INCHOATE THOUGHTS
January 1, 2010
“TARO SHINODA:
LUNAR REFLECTIONS”
Isabella Stewart Gardner Museum
Boston, Massachusetts
November 5, 2009 – January 31, 2010
Japanese artist Taro Shinoda was in residence at the Gardner
Museum in 2007. Inspired by the nighttime fall of moonlight in the central
courtyard, he developed a work first shown at the Istanbul Biennale that fall, Lunar
Reflection Transmission Technique, in which images of the moon that he
captured in Tokyo and Istanbul using a home-made telescope and a video camera
were shown simultaneously.
Returning to the Gardner, Shinoda silvered
the walls of a darkened gallery. At one end hangs a projection screen, at the
other is a low platform for viewers. His purpose is to evoke a Japanese engawa—a vantage point between the
built environment and nature for the meditative viewing of a stylized Zen
garden.

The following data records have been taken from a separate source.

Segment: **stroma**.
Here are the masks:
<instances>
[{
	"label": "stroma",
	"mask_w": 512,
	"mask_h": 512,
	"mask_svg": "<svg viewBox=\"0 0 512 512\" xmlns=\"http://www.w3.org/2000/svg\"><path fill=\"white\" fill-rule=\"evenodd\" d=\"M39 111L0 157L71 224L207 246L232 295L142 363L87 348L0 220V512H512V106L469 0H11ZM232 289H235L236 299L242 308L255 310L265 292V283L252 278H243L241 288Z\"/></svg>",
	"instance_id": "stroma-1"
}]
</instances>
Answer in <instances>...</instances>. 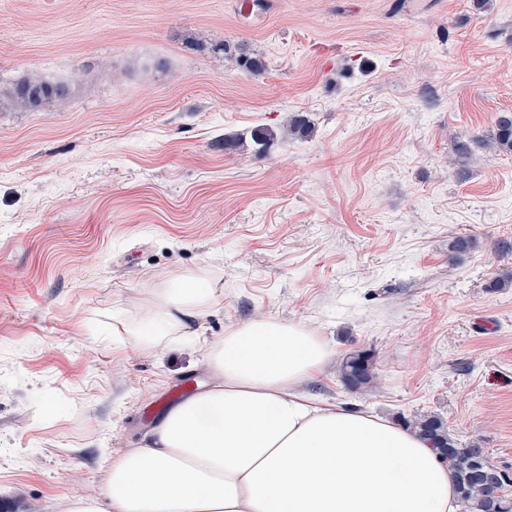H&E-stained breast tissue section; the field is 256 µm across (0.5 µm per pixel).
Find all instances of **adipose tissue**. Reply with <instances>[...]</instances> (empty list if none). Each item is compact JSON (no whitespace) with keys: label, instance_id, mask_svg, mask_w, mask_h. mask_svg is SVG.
I'll return each instance as SVG.
<instances>
[{"label":"adipose tissue","instance_id":"adipose-tissue-1","mask_svg":"<svg viewBox=\"0 0 512 512\" xmlns=\"http://www.w3.org/2000/svg\"><path fill=\"white\" fill-rule=\"evenodd\" d=\"M220 299L186 276L116 333L143 350L189 343ZM330 356L303 323L229 327L206 351L213 383L168 405L99 496L73 494L67 512H458L452 473L420 437L302 391Z\"/></svg>","mask_w":512,"mask_h":512}]
</instances>
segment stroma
I'll return each mask as SVG.
<instances>
[{
    "instance_id": "obj_1",
    "label": "stroma",
    "mask_w": 512,
    "mask_h": 512,
    "mask_svg": "<svg viewBox=\"0 0 512 512\" xmlns=\"http://www.w3.org/2000/svg\"><path fill=\"white\" fill-rule=\"evenodd\" d=\"M0 0V88L72 83L0 111V512L98 492L172 402L209 383L226 328L301 322L332 356L304 391L391 421L442 415L512 472V0ZM260 55L254 75L217 51ZM307 136L228 152L224 137ZM477 248L456 259L457 235ZM206 275L200 344L113 326ZM375 355L350 393L338 367ZM70 95L71 87L68 83L22 79L7 90H0V108L31 111L51 103L64 104ZM484 147L492 146L497 151L512 155V112H500L494 121V129ZM375 369V356L370 351L352 352L341 363V381L350 392L362 394L374 386Z\"/></svg>"
}]
</instances>
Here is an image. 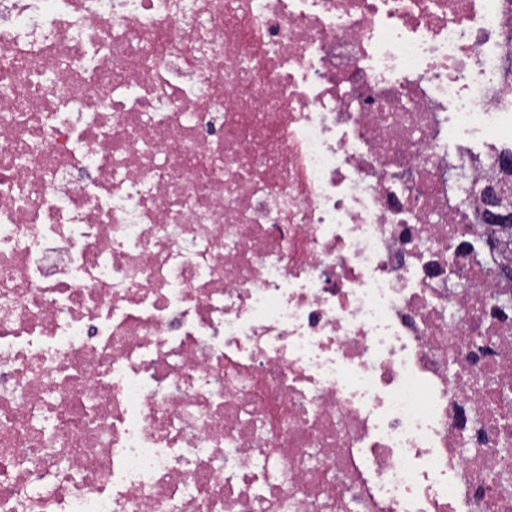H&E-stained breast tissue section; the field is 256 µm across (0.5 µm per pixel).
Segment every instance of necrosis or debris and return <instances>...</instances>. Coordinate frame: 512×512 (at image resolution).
<instances>
[{
  "mask_svg": "<svg viewBox=\"0 0 512 512\" xmlns=\"http://www.w3.org/2000/svg\"><path fill=\"white\" fill-rule=\"evenodd\" d=\"M3 86L0 512H512V0H0Z\"/></svg>",
  "mask_w": 512,
  "mask_h": 512,
  "instance_id": "4bbe7bcc",
  "label": "necrosis or debris"
}]
</instances>
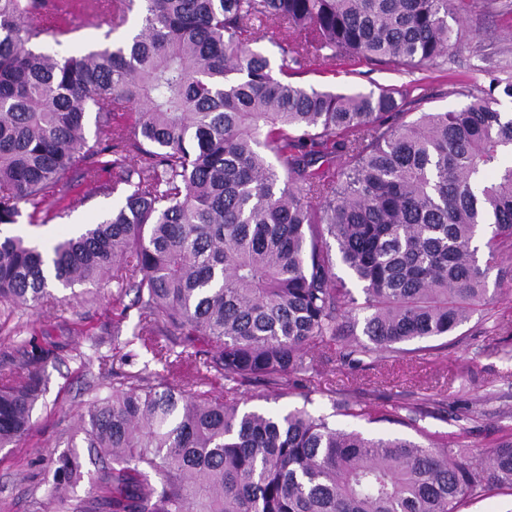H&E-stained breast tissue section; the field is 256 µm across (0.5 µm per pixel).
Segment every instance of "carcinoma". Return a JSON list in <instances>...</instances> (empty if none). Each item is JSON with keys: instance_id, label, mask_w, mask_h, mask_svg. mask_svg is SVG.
Wrapping results in <instances>:
<instances>
[{"instance_id": "carcinoma-1", "label": "carcinoma", "mask_w": 512, "mask_h": 512, "mask_svg": "<svg viewBox=\"0 0 512 512\" xmlns=\"http://www.w3.org/2000/svg\"><path fill=\"white\" fill-rule=\"evenodd\" d=\"M92 2L113 31L139 9L140 29L84 54L37 50L71 29L31 27V0H0V227L73 168L112 174L120 199L49 262L0 238V303L53 304L58 289L109 278L135 293L140 347L187 374L170 386L144 369L85 404L70 447L102 464L92 491L110 512H460L512 488V433L486 457L456 454L416 426L425 401L403 415L335 400L412 426L413 439L235 401L248 379L300 380L311 349L393 357L493 299L489 274L512 251V114L498 109L512 83L489 71L466 107L409 121L395 89L298 81L320 59L438 65L458 36L448 0ZM261 28L292 35L290 63L253 48ZM160 324L181 350L159 340ZM46 380L42 353L0 379V448L25 435ZM82 479L79 457L59 456L54 498Z\"/></svg>"}]
</instances>
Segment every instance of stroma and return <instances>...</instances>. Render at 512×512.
<instances>
[{
    "label": "stroma",
    "mask_w": 512,
    "mask_h": 512,
    "mask_svg": "<svg viewBox=\"0 0 512 512\" xmlns=\"http://www.w3.org/2000/svg\"><path fill=\"white\" fill-rule=\"evenodd\" d=\"M70 24L72 33L58 42L45 38L44 47L59 53L89 51L107 41L121 42L129 33L125 27L110 31L104 14L95 9L74 16ZM490 70L512 81V0H468L456 44L434 68L405 71L366 61L348 65L321 59L301 81L337 93L405 89L407 109L416 116L466 107L471 92L486 85ZM62 184L39 208L23 206L16 231L50 244L83 225L99 223L117 204L116 197L80 178L78 171L67 172ZM488 282L501 286L496 299L455 332L433 339L432 352L367 357L355 367L332 354L320 360L306 384L277 390L252 381L240 386L236 399L245 407L274 411L304 405L340 429L411 437L413 428L342 414L329 392L350 391L376 410L405 408L427 395L435 401V412L422 420V427L446 434L451 447L488 454L503 434L512 432V258L499 260ZM133 299L106 281L77 287L74 297L51 307L0 313V378L22 360L28 341L51 353L48 390L33 412L29 433L18 446L0 449V512H72L71 505L53 501L50 491L55 461L66 453L77 416L94 394V379L82 372L75 350L93 336L99 341L97 354L117 355L116 372L141 370L149 356L130 341L139 323ZM117 317L123 320L124 339L118 346L112 343ZM467 402L473 404L475 418L457 421Z\"/></svg>",
    "instance_id": "1"
}]
</instances>
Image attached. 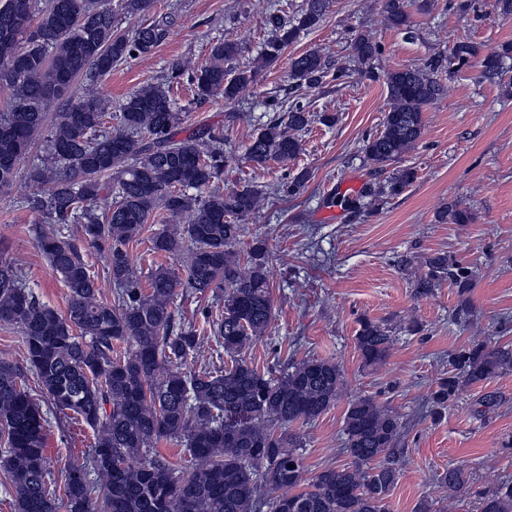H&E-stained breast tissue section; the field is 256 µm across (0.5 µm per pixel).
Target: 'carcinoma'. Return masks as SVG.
<instances>
[{
    "label": "carcinoma",
    "instance_id": "carcinoma-1",
    "mask_svg": "<svg viewBox=\"0 0 512 512\" xmlns=\"http://www.w3.org/2000/svg\"><path fill=\"white\" fill-rule=\"evenodd\" d=\"M150 0H0V85L10 90L0 111V188L12 185L19 165L46 134L48 163L25 172L33 185L51 184L46 193L26 196L27 207L54 229L39 232L36 243L68 288L66 311L44 303L27 285L23 265L0 260V323L19 328L26 362L35 372L50 406L70 411L96 432L84 462L68 469L64 496L68 512H384L397 483L403 423L375 395L348 402L343 449L348 462L305 477L294 423L312 422L343 396L345 379L328 359L309 357L287 364L279 374L260 372L244 357L274 316L266 245L257 241L246 261L234 251L243 232L239 221L255 213L263 191L245 185L229 192L216 183L228 166L224 129L201 126L180 139L186 108L171 96L187 77L194 100L221 96L235 100L254 83L258 67L227 77L224 60L236 56L233 43L216 42L207 65L177 63L164 82L134 91L114 115L95 93L78 92L76 81H90L135 55L148 54L169 36L170 21L155 18L133 34L116 30L119 15L136 16ZM330 0H305L293 20L267 15L273 31L261 53L265 66L276 63L300 32L316 27ZM388 23L412 33L405 0H383ZM359 66H371L383 52L368 33L351 44ZM512 47L483 59L485 75L503 78L502 59ZM478 55L471 41L457 42L447 65L410 66L387 74L389 109L383 129L363 141V151L384 172L414 147L422 135L424 112L444 92L435 77L444 66L454 73ZM298 86L315 88L348 73L316 51L290 59ZM60 105L54 113L49 109ZM305 105L288 107V127L272 120L254 133L247 158L255 166L285 164L302 151L290 130L311 122ZM117 125H112V120ZM417 179L411 167L395 169L379 190L397 196ZM196 194H189V190ZM158 209L188 224L151 238L155 253L188 247L186 279L159 266L147 285L134 275L129 242ZM79 226L80 238L103 254L113 300L100 297L75 240L62 235ZM414 296L449 281L464 296L473 272L448 255L426 261ZM201 296L223 295V307L209 332L230 365L213 371L183 368L200 345L198 330L176 321L175 289ZM400 326L358 319L355 346L362 367L386 362ZM512 368V345L474 339L448 356V375L430 394L437 415L454 405L463 386L484 383ZM23 371L0 360V470L9 480L14 512H59L47 484L45 418L22 384ZM501 395L480 396L472 413L495 410ZM162 438L179 440L191 465L175 473L156 455L142 456ZM448 488L467 487L465 471L450 466L440 476ZM481 512H512V479L482 493Z\"/></svg>",
    "mask_w": 512,
    "mask_h": 512
}]
</instances>
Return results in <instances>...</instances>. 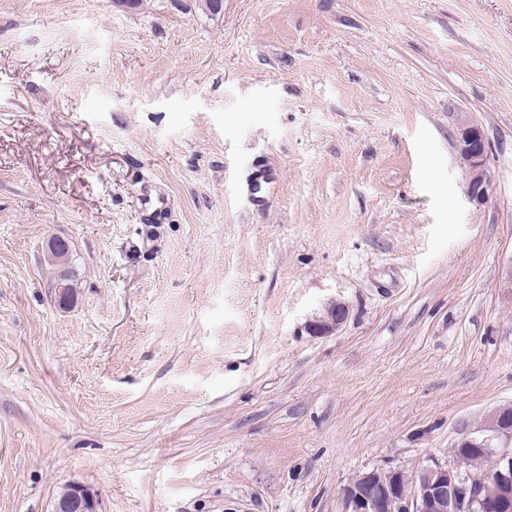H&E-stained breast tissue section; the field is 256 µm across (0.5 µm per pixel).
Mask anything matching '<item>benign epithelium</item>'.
<instances>
[{"label": "benign epithelium", "instance_id": "1", "mask_svg": "<svg viewBox=\"0 0 512 512\" xmlns=\"http://www.w3.org/2000/svg\"><path fill=\"white\" fill-rule=\"evenodd\" d=\"M454 148L465 176L467 198L476 203L486 200L491 182L488 150L484 133L466 112L457 113ZM70 269H58L50 288L61 307L73 303L66 292L65 281ZM349 313L342 302L330 305L326 315L310 323L315 336H330L343 324ZM492 435L469 434L457 442L460 448L486 450L499 441L502 450L495 453V464L489 472L498 487V512H512V409H499L488 421ZM420 479L414 489L405 492L395 482L398 470L372 469L343 490L344 512H478L482 508L480 486L484 474L464 466L461 460L440 462L430 458L419 468ZM97 495L87 487L73 483L56 500L53 512H98Z\"/></svg>", "mask_w": 512, "mask_h": 512}]
</instances>
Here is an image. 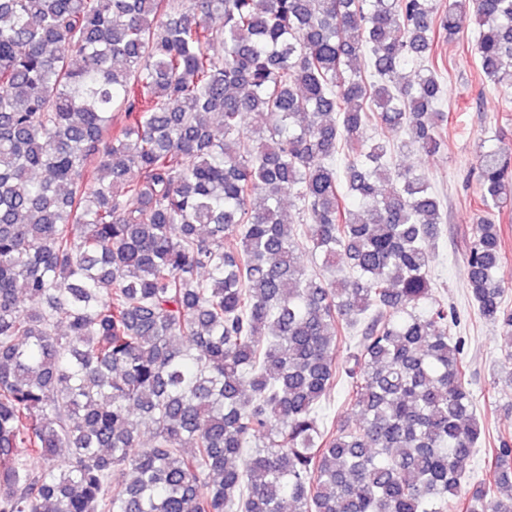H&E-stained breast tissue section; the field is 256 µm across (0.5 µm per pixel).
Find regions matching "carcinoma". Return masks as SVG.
I'll return each mask as SVG.
<instances>
[{
  "label": "carcinoma",
  "instance_id": "obj_1",
  "mask_svg": "<svg viewBox=\"0 0 512 512\" xmlns=\"http://www.w3.org/2000/svg\"><path fill=\"white\" fill-rule=\"evenodd\" d=\"M462 33L512 90V0H0V512H512L511 433L463 487L441 202L389 161L442 146ZM477 170L467 288L512 361V156ZM496 224L501 225L502 229V248L506 254L507 260L503 263L499 277L505 288L504 302L508 307H512V203L508 204L496 213Z\"/></svg>",
  "mask_w": 512,
  "mask_h": 512
}]
</instances>
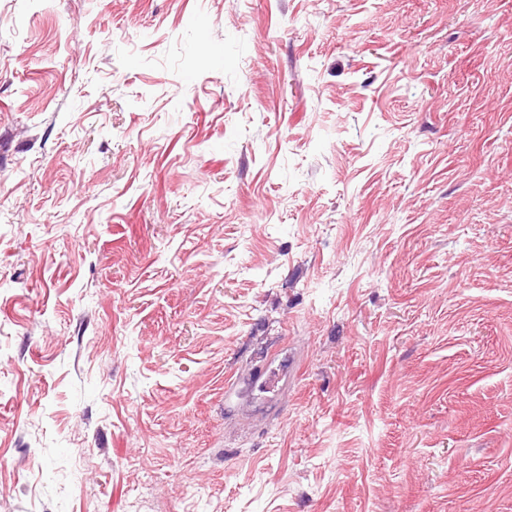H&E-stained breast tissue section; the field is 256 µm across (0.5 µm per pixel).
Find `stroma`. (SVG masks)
<instances>
[{"label":"stroma","mask_w":512,"mask_h":512,"mask_svg":"<svg viewBox=\"0 0 512 512\" xmlns=\"http://www.w3.org/2000/svg\"><path fill=\"white\" fill-rule=\"evenodd\" d=\"M0 512H512V0H0ZM255 384L261 392L272 393L278 392L283 384L280 383L283 380V375L278 369L266 366L257 371L254 375Z\"/></svg>","instance_id":"1"}]
</instances>
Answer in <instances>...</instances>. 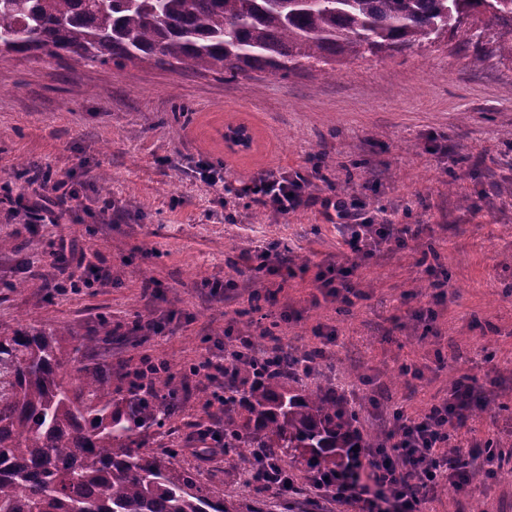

During a residency in Los Angeles in 2005, Shinoda built a mobile engawa that could be towed anywhere.
Any prospect seen from it could become an object of meditative contemplation.
The object of meditative viewing in the
Gardner is a circa 45 minute black-and-white video projected on the screen. The
camera never moves. A patch of light appears in the upper or lower left corner
of the dark screen and steadily expands across it, revealing itself as the face
of the moon, familiarly streaked and cratered. As its surface crosses the field
of vision of Shinoda’s camera telescope from left to right—so large as never to
be visible in its entirety—its light gently suffuses the silver-walled gallery.
An occasional scudding cloud partly obscures the continually shimmering lunar
terrain. The moon’s ethereal body passes steadily beyond the frame, diminishing
until the final sliver disappears, leaving darkness in its wake. Then a long
lens shot of an urban scene at night fades in. We make out the illuminated sign
of a hotel, or a rippling flag, a wind turbine, or a minaret. An airplane
lands, we glimpse car headlights on a distant road, a beacon flashes. These
different nocturnal city scenes, shown in turn between the various passages of
the moon, share one feature: the scintillation of electric lights, whether in
buildings, streets, or on runways.
The city fades out and the moon reappears.
Its passage across the screen is never twice the same. It seems overwhelmingly
close: close enough to promise intimacy, while the urban sites remain
forbiddingly remote, devoid of human presence, except when a person appears
diminuitively at a distant apartment window. Intertitles announce the cities in
turn: Tokyo, Istanbul, Limerick, Boston. The same moon glides at the same speed
and in the same direction, though at different angles, over each.
From our seat on the engawa we feel the world turn, prompted
by the ceaseless progress of a moon casting its cold light on the cities of the
earth. Few of us who live in cities know, on any given day, whether the moon is
waning, new, waxing, or full. We rarely witness the moonrise. Yet if we take
the trouble to do so, we, like Shinoda, might feel its gravitational strength
provide a unifying experience to humankind.